Work order:
The reply should hold only the lines below beginning at the one with "This poem has" and ending at the one with "learning environment. |", copied exactly, with every picture left out.
::::
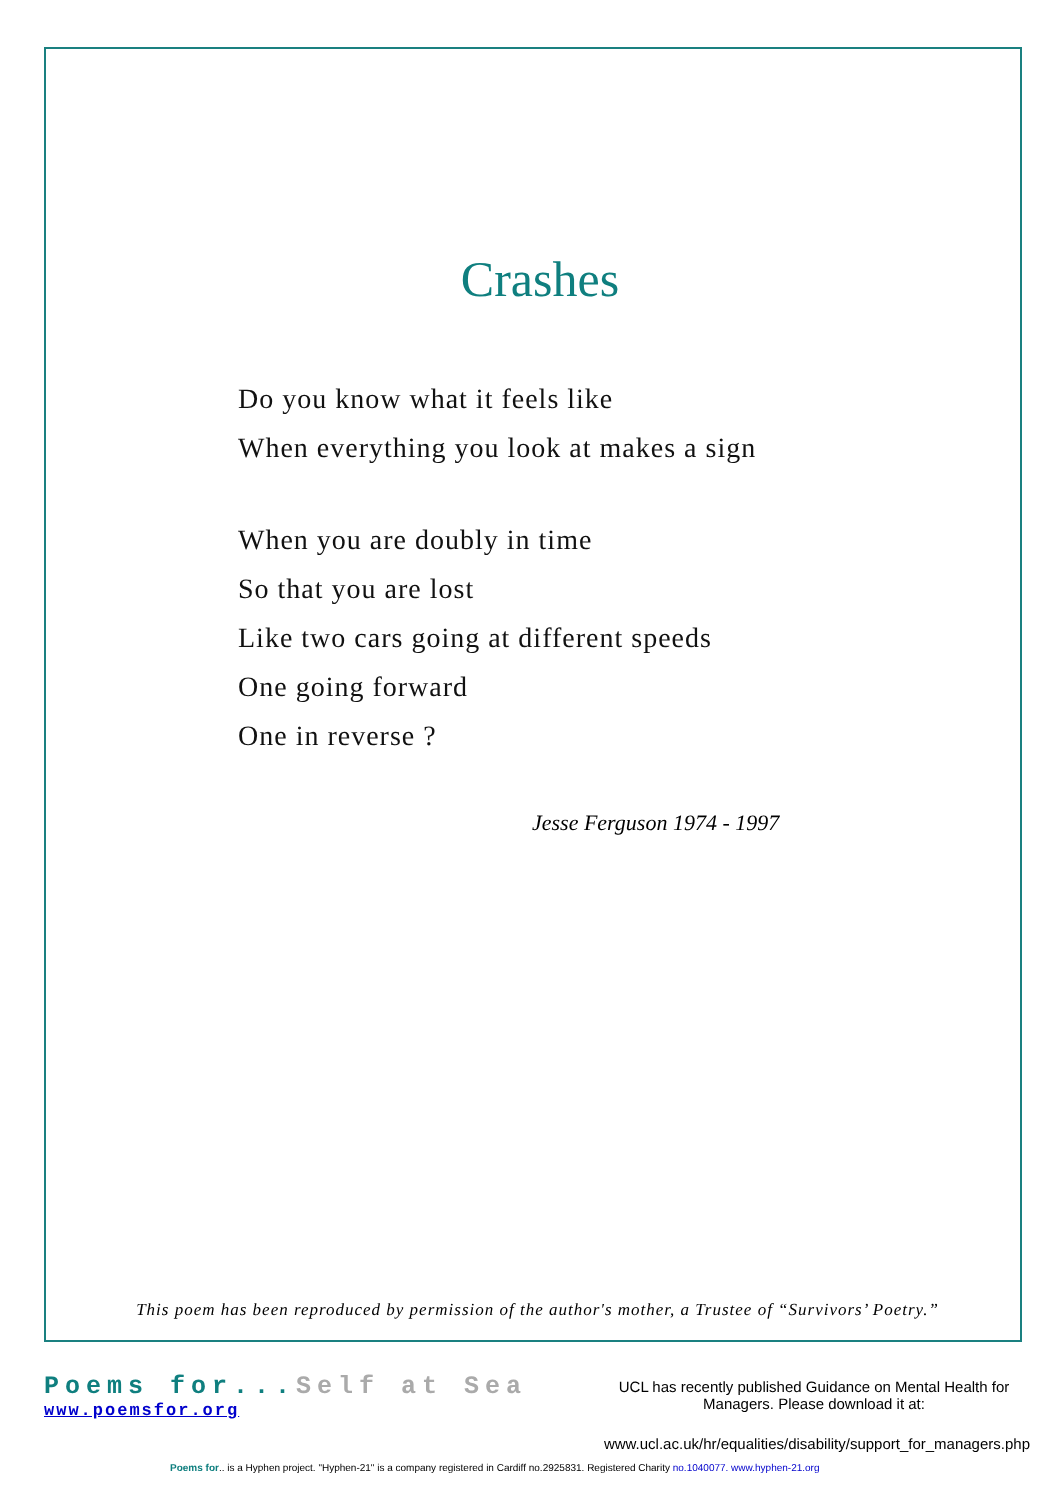Crashes
Do you know what it feels like
When everything you look at makes a sign
When you are doubly in time
So that you are lost
Like two cars going at different speeds
One going forward
One in reverse ?
Jesse Ferguson 1974 - 1997
This poem has been reproduced by permission of the author's mother, a Trustee of “Survivors’ Poetry.”
Poems for...Self at Sea
www.poemsfor.org
UCL has recently published Guidance on Mental Health for Managers. Please download it at:
www.ucl.ac.uk/hr/equalities/disability/support_for_managers.php
Poems for.. is a Hyphen project. "Hyphen-21" is a company registered in Cardiff no.2925831. Registered Charity no.1040077. www.hyphen-21.org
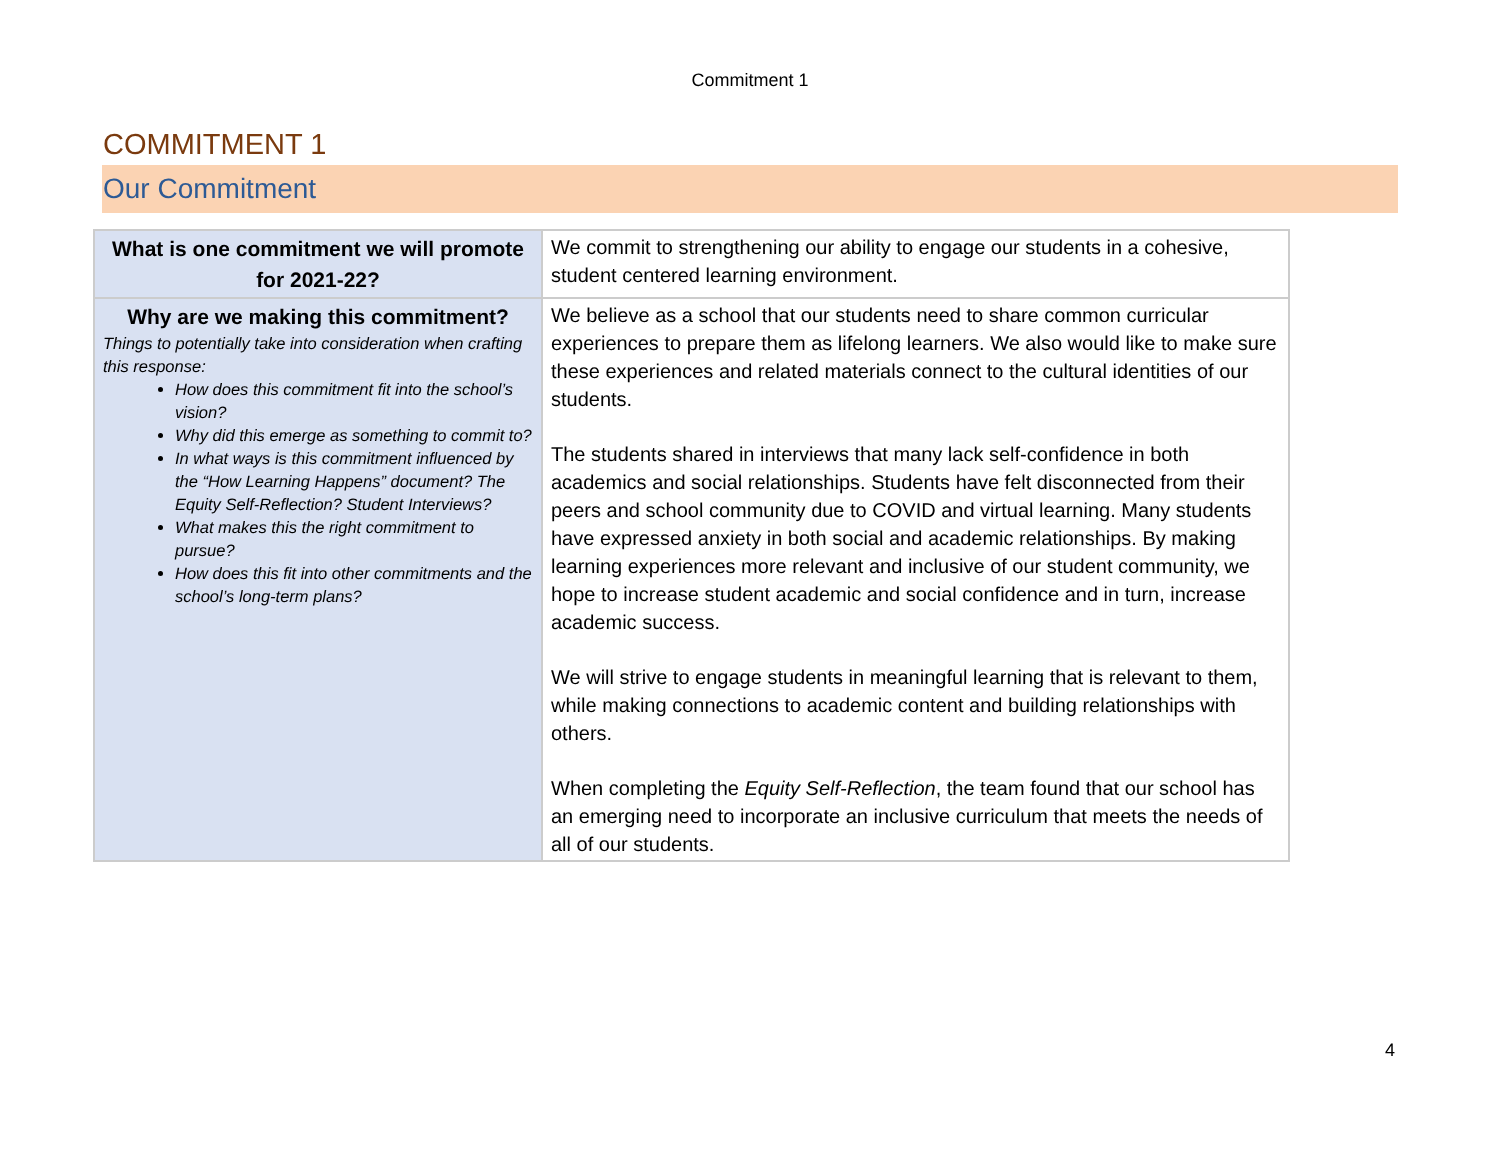Commitment 1
COMMITMENT 1
Our Commitment
| What is one commitment we will promote for 2021-22? | We commit to strengthening our ability to engage our students in a cohesive, student centered learning environment. |
| Why are we making this commitment? Things to potentially take into consideration when crafting this response: How does this commitment fit into the school’s vision? Why did this emerge as something to commit to? In what ways is this commitment influenced by the “How Learning Happens” document? The Equity Self-Reflection? Student Interviews? What makes this the right commitment to pursue? How does this fit into other commitments and the school’s long-term plans? | We believe as a school that our students need to share common curricular experiences to prepare them as lifelong learners. We also would like to make sure these experiences and related materials connect to the cultural identities of our students. The students shared in interviews that many lack self-confidence in both academics and social relationships. Students have felt disconnected from their peers and school community due to COVID and virtual learning. Many students have expressed anxiety in both social and academic relationships. By making learning experiences more relevant and inclusive of our student community, we hope to increase student academic and social confidence and in turn, increase academic success. We will strive to engage students in meaningful learning that is relevant to them, while making connections to academic content and building relationships with others. When completing the Equity Self-Reflection , the team found that our school has an emerging need to incorporate an inclusive curriculum that meets the needs of all of our students. |
4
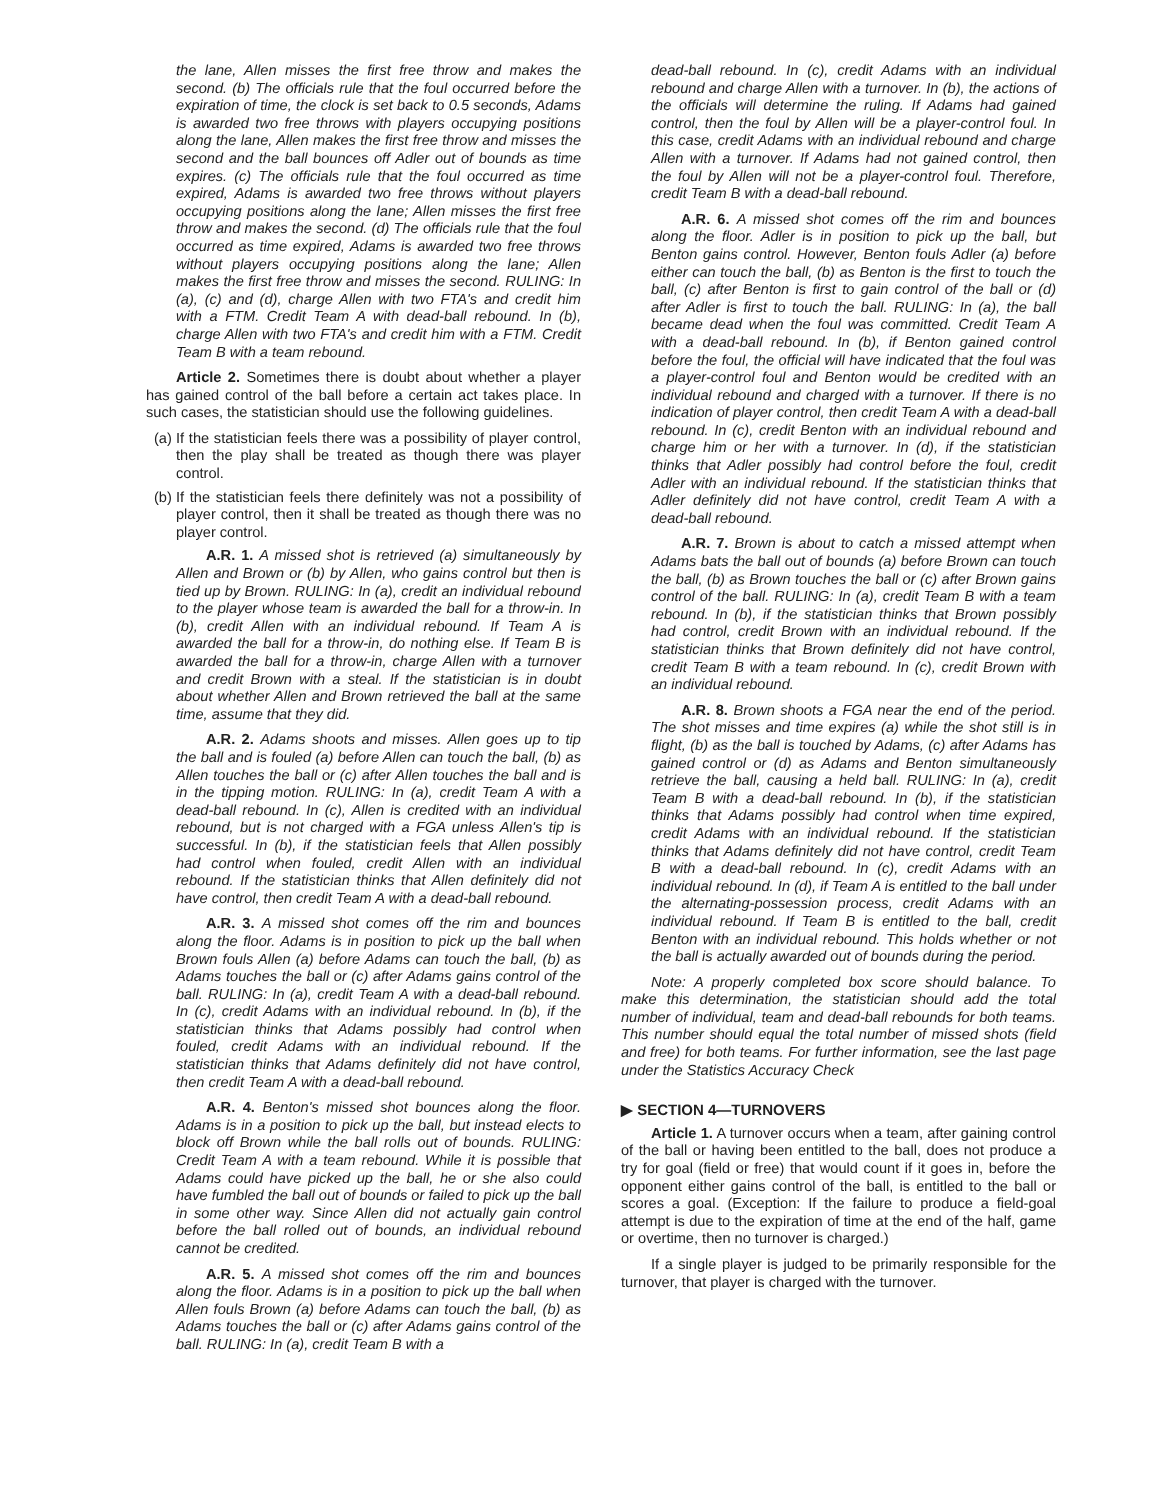the lane, Allen misses the first free throw and makes the second. (b) The officials rule that the foul occurred before the expiration of time, the clock is set back to 0.5 seconds, Adams is awarded two free throws with players occupying positions along the lane, Allen makes the first free throw and misses the second and the ball bounces off Adler out of bounds as time expires. (c) The officials rule that the foul occurred as time expired, Adams is awarded two free throws without players occupying positions along the lane; Allen misses the first free throw and makes the second. (d) The officials rule that the foul occurred as time expired, Adams is awarded two free throws without players occupying positions along the lane; Allen makes the first free throw and misses the second. RULING: In (a), (c) and (d), charge Allen with two FTA's and credit him with a FTM. Credit Team A with dead-ball rebound. In (b), charge Allen with two FTA's and credit him with a FTM. Credit Team B with a team rebound.
Article 2. Sometimes there is doubt about whether a player has gained control of the ball before a certain act takes place. In such cases, the statistician should use the following guidelines.
(a)
If the statistician feels there was a possibility of player control, then the play shall be treated as though there was player control.
(b)
If the statistician feels there definitely was not a possibility of player control, then it shall be treated as though there was no player control.
A.R. 1. A missed shot is retrieved (a) simultaneously by Allen and Brown or (b) by Allen, who gains control but then is tied up by Brown. RULING: In (a), credit an individual rebound to the player whose team is awarded the ball for a throw-in. In (b), credit Allen with an individual rebound. If Team A is awarded the ball for a throw-in, do nothing else. If Team B is awarded the ball for a throw-in, charge Allen with a turnover and credit Brown with a steal. If the statistician is in doubt about whether Allen and Brown retrieved the ball at the same time, assume that they did.
A.R. 2. Adams shoots and misses. Allen goes up to tip the ball and is fouled (a) before Allen can touch the ball, (b) as Allen touches the ball or (c) after Allen touches the ball and is in the tipping motion. RULING: In (a), credit Team A with a dead-ball rebound. In (c), Allen is credited with an individual rebound, but is not charged with a FGA unless Allen's tip is successful. In (b), if the statistician feels that Allen possibly had control when fouled, credit Allen with an individual rebound. If the statistician thinks that Allen definitely did not have control, then credit Team A with a dead-ball rebound.
A.R. 3. A missed shot comes off the rim and bounces along the floor. Adams is in position to pick up the ball when Brown fouls Allen (a) before Adams can touch the ball, (b) as Adams touches the ball or (c) after Adams gains control of the ball. RULING: In (a), credit Team A with a dead-ball rebound. In (c), credit Adams with an individual rebound. In (b), if the statistician thinks that Adams possibly had control when fouled, credit Adams with an individual rebound. If the statistician thinks that Adams definitely did not have control, then credit Team A with a dead-ball rebound.
A.R. 4. Benton's missed shot bounces along the floor. Adams is in a position to pick up the ball, but instead elects to block off Brown while the ball rolls out of bounds. RULING: Credit Team A with a team rebound. While it is possible that Adams could have picked up the ball, he or she also could have fumbled the ball out of bounds or failed to pick up the ball in some other way. Since Allen did not actually gain control before the ball rolled out of bounds, an individual rebound cannot be credited.
A.R. 5. A missed shot comes off the rim and bounces along the floor. Adams is in a position to pick up the ball when Allen fouls Brown (a) before Adams can touch the ball, (b) as Adams touches the ball or (c) after Adams gains control of the ball. RULING: In (a), credit Team B with a
dead-ball rebound. In (c), credit Adams with an individual rebound and charge Allen with a turnover. In (b), the actions of the officials will determine the ruling. If Adams had gained control, then the foul by Allen will be a player-control foul. In this case, credit Adams with an individual rebound and charge Allen with a turnover. If Adams had not gained control, then the foul by Allen will not be a player-control foul. Therefore, credit Team B with a dead-ball rebound.
A.R. 6. A missed shot comes off the rim and bounces along the floor. Adler is in position to pick up the ball, but Benton gains control. However, Benton fouls Adler (a) before either can touch the ball, (b) as Benton is the first to touch the ball, (c) after Benton is first to gain control of the ball or (d) after Adler is first to touch the ball. RULING: In (a), the ball became dead when the foul was committed. Credit Team A with a dead-ball rebound. In (b), if Benton gained control before the foul, the official will have indicated that the foul was a player-control foul and Benton would be credited with an individual rebound and charged with a turnover. If there is no indication of player control, then credit Team A with a dead-ball rebound. In (c), credit Benton with an individual rebound and charge him or her with a turnover. In (d), if the statistician thinks that Adler possibly had control before the foul, credit Adler with an individual rebound. If the statistician thinks that Adler definitely did not have control, credit Team A with a dead-ball rebound.
A.R. 7. Brown is about to catch a missed attempt when Adams bats the ball out of bounds (a) before Brown can touch the ball, (b) as Brown touches the ball or (c) after Brown gains control of the ball. RULING: In (a), credit Team B with a team rebound. In (b), if the statistician thinks that Brown possibly had control, credit Brown with an individual rebound. If the statistician thinks that Brown definitely did not have control, credit Team B with a team rebound. In (c), credit Brown with an individual rebound.
A.R. 8. Brown shoots a FGA near the end of the period. The shot misses and time expires (a) while the shot still is in flight, (b) as the ball is touched by Adams, (c) after Adams has gained control or (d) as Adams and Benton simultaneously retrieve the ball, causing a held ball. RULING: In (a), credit Team B with a dead-ball rebound. In (b), if the statistician thinks that Adams possibly had control when time expired, credit Adams with an individual rebound. If the statistician thinks that Adams definitely did not have control, credit Team B with a dead-ball rebound. In (c), credit Adams with an individual rebound. In (d), if Team A is entitled to the ball under the alternating-possession process, credit Adams with an individual rebound. If Team B is entitled to the ball, credit Benton with an individual rebound. This holds whether or not the ball is actually awarded out of bounds during the period.
Note: A properly completed box score should balance. To make this determination, the statistician should add the total number of individual, team and dead-ball rebounds for both teams. This number should equal the total number of missed shots (field and free) for both teams. For further information, see the last page under the Statistics Accuracy Check
▶ SECTION 4—TURNOVERS
Article 1. A turnover occurs when a team, after gaining control of the ball or having been entitled to the ball, does not produce a try for goal (field or free) that would count if it goes in, before the opponent either gains control of the ball, is entitled to the ball or scores a goal. (Exception: If the failure to produce a field-goal attempt is due to the expiration of time at the end of the half, game or overtime, then no turnover is charged.)
If a single player is judged to be primarily responsible for the turnover, that player is charged with the turnover.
::::
Output:
This poem has been reproduced by permission of the author's mother, a Trustee of “Survivors’ Poetry.”
Poems for...Self at Sea
www.poemsfor.org
UCL has recently published Guidance on Mental Health for Managers. Please download it at:
www.ucl.ac.uk/hr/equalities/disability/support_for_managers.php
Poems for.. is a Hyphen project. "Hyphen-21" is a company registered in Cardiff no.2925831. Registered Charity no.1040077. www.hyphen-21.org
Commitment 1
COMMITMENT 1
Our Commitment
| What is one commitment we will promote for 2021-22? | We commit to strengthening our ability to engage our students in a cohesive, student centered learning environment. |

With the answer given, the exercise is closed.